Su objetivo ▸ Transcriba literalmente el fragmento del texto sobre la lectura de ficciones que va desde «Leer ficciones es» hasta «más ni menos.».
═══ Texto de estudio ═══
Leer ficciones es “un placer genial, sensual”, como cantaba Sarita Montiel, recatadísima cupletera de todo el gusto de mis tías, las señoritas Valderrama, que en paz descansen de los dolores de cabeza que les dio su sobrino chiquito, o sea, este servidor. ¿Leer mejora o empeora nuestros principios éticos? ¿En serio? ¿Leer o no leer? ¿Es esa la cuestión? Tampoco me parece. Leer no nos vuelve mejores o peores. Nos hace felices o infelices. Ni más ni menos.
La moralina imperante le tiene ojeriza a la ficción: es un obstáculo casi siempre insorteable para la lectura, pues termina por imponer textos, dogmas, miedos, censuras, ambages. De doblegarnos ante esta moralidad inoportuna, superficial o falsa -tan fomentada por chupacirios de izquierda o derecha- acabaríamos por leer apenas lo aburrido o hipócrita que consiente el satánico Index Librorum Prohibitorum et Derogatorum de la Inquisición española. Si leer nos hace mejores, ¿entonces para qué leer, por ejemplo, a Henry Miller o a Charles Bukowski, sujetos que sólo quieren follarse a las mujeres de este mundo lleno de mujeres? Si leer nos hace peores, ¿entonces para que leer a sor Juana Inés de la Cruz y “Este amoroso tormento / que en mi corazón se ve, / sé que lo siento y no sé / la causa porque lo siento”?
═══ Extracto de datos ═══
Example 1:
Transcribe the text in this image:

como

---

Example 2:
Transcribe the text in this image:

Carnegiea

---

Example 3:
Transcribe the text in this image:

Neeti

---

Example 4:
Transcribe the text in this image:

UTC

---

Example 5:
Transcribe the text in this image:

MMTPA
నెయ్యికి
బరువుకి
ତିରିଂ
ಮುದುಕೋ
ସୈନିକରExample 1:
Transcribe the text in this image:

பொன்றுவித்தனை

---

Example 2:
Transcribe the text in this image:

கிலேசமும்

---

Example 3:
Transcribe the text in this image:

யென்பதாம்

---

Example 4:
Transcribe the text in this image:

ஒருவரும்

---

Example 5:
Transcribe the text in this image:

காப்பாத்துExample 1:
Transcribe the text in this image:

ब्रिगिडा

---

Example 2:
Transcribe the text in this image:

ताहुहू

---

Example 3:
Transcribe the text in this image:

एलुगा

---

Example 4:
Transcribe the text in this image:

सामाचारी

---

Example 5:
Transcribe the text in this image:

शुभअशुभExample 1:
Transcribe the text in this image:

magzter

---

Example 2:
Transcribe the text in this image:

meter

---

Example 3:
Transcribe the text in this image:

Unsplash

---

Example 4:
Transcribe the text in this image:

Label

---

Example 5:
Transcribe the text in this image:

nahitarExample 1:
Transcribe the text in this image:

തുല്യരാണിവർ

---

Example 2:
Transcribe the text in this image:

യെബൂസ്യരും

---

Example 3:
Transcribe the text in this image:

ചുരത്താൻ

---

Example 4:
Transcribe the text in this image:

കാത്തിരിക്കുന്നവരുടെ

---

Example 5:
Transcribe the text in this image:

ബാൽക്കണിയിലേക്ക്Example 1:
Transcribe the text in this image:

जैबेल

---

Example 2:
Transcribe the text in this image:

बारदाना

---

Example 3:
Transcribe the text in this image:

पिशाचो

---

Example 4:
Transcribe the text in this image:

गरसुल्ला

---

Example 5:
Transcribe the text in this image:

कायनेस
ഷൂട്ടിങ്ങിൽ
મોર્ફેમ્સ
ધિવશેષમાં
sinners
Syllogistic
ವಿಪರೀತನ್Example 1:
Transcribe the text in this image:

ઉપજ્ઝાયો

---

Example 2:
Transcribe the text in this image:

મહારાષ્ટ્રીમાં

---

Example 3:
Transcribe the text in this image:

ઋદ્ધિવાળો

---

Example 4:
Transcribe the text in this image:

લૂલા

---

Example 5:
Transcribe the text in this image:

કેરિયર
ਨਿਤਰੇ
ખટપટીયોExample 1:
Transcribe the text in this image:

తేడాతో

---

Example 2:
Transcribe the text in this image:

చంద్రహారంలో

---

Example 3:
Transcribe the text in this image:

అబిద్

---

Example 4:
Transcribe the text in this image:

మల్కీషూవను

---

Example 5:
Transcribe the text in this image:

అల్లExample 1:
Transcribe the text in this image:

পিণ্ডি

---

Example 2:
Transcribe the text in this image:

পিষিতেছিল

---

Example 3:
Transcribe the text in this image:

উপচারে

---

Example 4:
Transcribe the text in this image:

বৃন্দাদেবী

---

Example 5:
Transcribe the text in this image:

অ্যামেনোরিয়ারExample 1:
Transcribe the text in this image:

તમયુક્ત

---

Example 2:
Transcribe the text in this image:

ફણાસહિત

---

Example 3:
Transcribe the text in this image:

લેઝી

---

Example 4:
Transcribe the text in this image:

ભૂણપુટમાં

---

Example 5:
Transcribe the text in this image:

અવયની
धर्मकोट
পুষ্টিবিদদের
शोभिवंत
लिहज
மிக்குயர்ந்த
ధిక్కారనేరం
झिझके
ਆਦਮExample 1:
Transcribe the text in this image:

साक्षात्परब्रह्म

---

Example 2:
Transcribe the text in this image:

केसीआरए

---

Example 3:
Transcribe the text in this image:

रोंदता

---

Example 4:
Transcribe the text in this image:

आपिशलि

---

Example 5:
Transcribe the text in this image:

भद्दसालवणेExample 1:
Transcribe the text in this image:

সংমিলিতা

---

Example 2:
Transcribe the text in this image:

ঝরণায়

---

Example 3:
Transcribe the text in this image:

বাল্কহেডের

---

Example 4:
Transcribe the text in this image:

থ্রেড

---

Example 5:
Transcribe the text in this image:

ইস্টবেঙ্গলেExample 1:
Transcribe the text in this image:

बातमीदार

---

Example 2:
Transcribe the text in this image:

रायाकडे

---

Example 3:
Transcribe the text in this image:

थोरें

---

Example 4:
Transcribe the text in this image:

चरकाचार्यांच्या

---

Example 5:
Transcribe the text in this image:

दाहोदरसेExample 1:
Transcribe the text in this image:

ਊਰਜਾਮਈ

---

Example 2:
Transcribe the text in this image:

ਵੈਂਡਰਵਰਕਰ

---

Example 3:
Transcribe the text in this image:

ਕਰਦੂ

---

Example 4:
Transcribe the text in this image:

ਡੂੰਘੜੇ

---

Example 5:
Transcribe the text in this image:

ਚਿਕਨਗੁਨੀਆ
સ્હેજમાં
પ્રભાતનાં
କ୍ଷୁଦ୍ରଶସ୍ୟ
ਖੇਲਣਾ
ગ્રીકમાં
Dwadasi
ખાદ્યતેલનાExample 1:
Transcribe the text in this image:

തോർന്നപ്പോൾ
═══
Respuesta escrita ▸
Leer ficciones es “un placer genial, sensual”, como cantaba Sarita Montiel, recatadísima cupletera de todo el gusto de mis tías, las señoritas Valderrama, que en paz descansen de los dolores de cabeza que les dio su sobrino chiquito, o sea, este servidor. ¿Leer mejora o empeora nuestros principios éticos? ¿En serio? ¿Leer o no leer? ¿Es esa la cuestión? Tampoco me parece. Leer no nos vuelve mejores o peores. Nos hace felices o infelices. Ni más ni menos.